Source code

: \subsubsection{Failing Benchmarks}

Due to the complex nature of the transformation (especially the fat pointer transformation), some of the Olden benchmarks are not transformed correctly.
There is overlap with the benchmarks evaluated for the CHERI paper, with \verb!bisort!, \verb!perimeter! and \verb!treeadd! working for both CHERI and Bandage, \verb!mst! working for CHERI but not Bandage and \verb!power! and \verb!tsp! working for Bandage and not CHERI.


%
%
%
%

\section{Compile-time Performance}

==================================================

• _TASK TO CARRY OUT_:
Your task is to transcribe the material exactly.

• _WRITTEN SOLUTION_:
Source code

: \subsubsection{Failing Benchmarks}

Due to the complex nature of the transformation (especially the fat pointer transformation), some of the Olden benchmarks are not transformed correctly.
There is overlap with the benchmarks evaluated for the CHERI paper, with \verb!bisort!, \verb!perimeter! and \verb!treeadd! working for both CHERI and Bandage, \verb!mst! working for CHERI but not Bandage and \verb!power! and \verb!tsp! working for Bandage and not CHERI.


%
%
%
%

\section{Compile-time Performance}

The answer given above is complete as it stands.